Que va-t-il se passer ?


Voici, de Renaud Camus, un texte sans doute fort clairvoyant mais laissant hélas bien peu de place à l’espoir, intitulé : Que va-t-il se passer ?. Telle est, en effet, la question que se pose l’auteur, et sa réponse est des plus attristantes : ce sera « l’islamisation, totale ou partielle », de la France et de l’Europe. Celles-ci n’étant pas historiquement des terres d’islam, « il va se passer, écrit Camus, que des pans entiers et sans cesse s’élargissant de la France et de l’Europe vont ressembler de moins en moins à la France et à l’Europe que nous avons connues (mais que de moins en moins d’individus auront connues et que la déculturation générale leur permettra d’oublier, de méconnaître et de calomnier) ». Autrement dit, des pans entiers de notre civilisation vont disparaître, disparaissent sans doute déjà. D’où ma tristesse. La cause la plus manifeste de cette islamisation serait démographique, selon Renaud Camus : « L’islam, écrit-il, très imparfaitement bien sûr, mais assez étroitement tout de même, est lié à certains groupes ethniques ou nationaux qui fournissent depuis trente ans et plus les plus gros contingents de l’immigration. Les musulmans représentent donc, en proportion, une partie sans cesse croissante (mais jamais sérieusement évaluée) de la population. Or cette proportion croît d’autant plus, et d’autant plus vite, que selon toute apparence (même si c’est impossible à vérifier) leur taux de reproduction est plus élevé que celui de la plupart des autres parties de la population. » Une ‘‘riposte’’ serait de « promouvoir le développement démographique » des populations indigènes, historiquement non-musulmanes. Mais « les peuples les plus avancés économiquement et culturellement, poursuit Camus, (et par ‘‘avancés’’ nous n’entendons aucun jugement axiologique) ont bien conscience (serait-ce obscurément peut-être), et cela malgré les assurances qui leur sont prodiguées de concert par des experts prétendus et par leurs médias, qu’un développement démographique indéfini est éminemment nuisible à la planète comme à eux-mêmes. » C’est donc notre sagesse qui nous perdra. Nous disparaîtrons par « excès de civilisation », par «  son épuisement, son dernier mot mais aussi son au-delà, son retournement exsangue, et finalement sa négation. »

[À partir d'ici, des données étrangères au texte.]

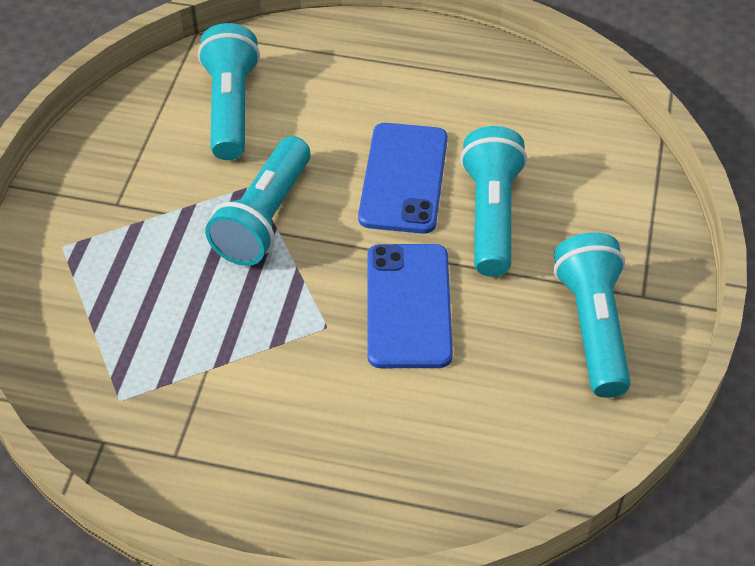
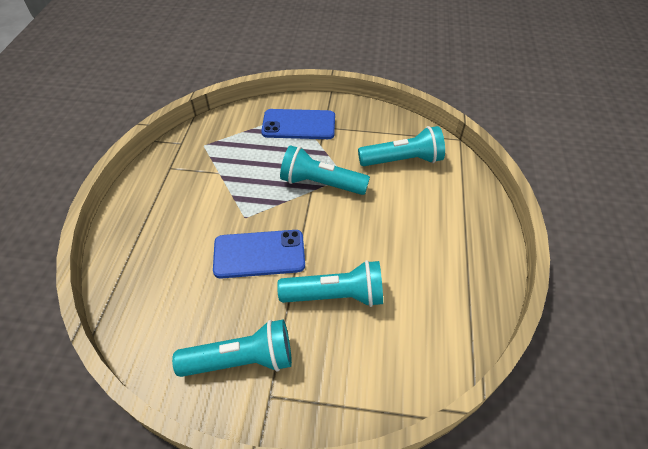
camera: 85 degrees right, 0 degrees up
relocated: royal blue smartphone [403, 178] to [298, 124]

Je lisais tout récemment Les Tablettes de buis d’Apronenia Avitia. La patricienne ne parle jamais, dans ses tablettes, des bouleversements de l’empire. Autour d’elle, toujours plus de citoyens passent au parti chrétien, mais Apronenia Avitia semble ne rien voir, comme aujourd’hui beaucoup nient que l’islamisation de la France et de l’Europe soit une réalité (puissent-ils avoir raison !). Toutes les conversions, à Rome, ne sont pas sincères. Ce que dit Renaud Camus des convertis et futurs convertis à l’islam pourrait aussi bien s’appliquer aux convertis des IVème et Vème siècles : « Aux conversions purement religieuses, celles qui sont la conséquence et la substance même d’un acte de foi, s’ajoutent déjà les conversions que, faute d’un terme meilleur, on pourrait appeler ‘‘sociétales’’, voire ‘‘politiques’’ – lesquelles, d’ailleurs, sont loin d’être toujours et forcément insincères : conversions de ceux qui aspirent à la stabilité, à la détermination sinon à l’ordre, à la prise en main extérieure de leur vie, à la tranquillité, à l’anonymat, à la conformité avec l’environnement, ou qui sont naturellement portés (c’est une passion profondément humaine), à rejoindre le camp du plus fort, du plus résolu, du plus présent, du plus porteur d’avenir, du plus conforme, lui-même, à l’avenir tel qu’il paraît s’annoncer. » Pascal Quignard écrit : « La nuit du 24 août 410, l’ancienne amie d’Apronenia Avitia, Anicia Proba, passée depuis de nombreuses années au parti chrétien, fit entrer Alaric et les troupes gothiques furtivement dans Rome par la Porta Salaria. Anicia Proba (Procope, Bell. Vand. I, 2) déclara qu’elle avait agi par ‘‘charité dans le Christ à l’idée des souffrances des affamés’’. » (Pascal Quignard, Les Tablettes de buis d’Apronenia Avitia, Gallimard, 1984, collection L’Imaginaire, page 31.) Quant à Renaud Camus, il conclut ainsi : « Le mépris de soi nous sauvera du bain de sang. L’habitude de la capitulation fera le reste. »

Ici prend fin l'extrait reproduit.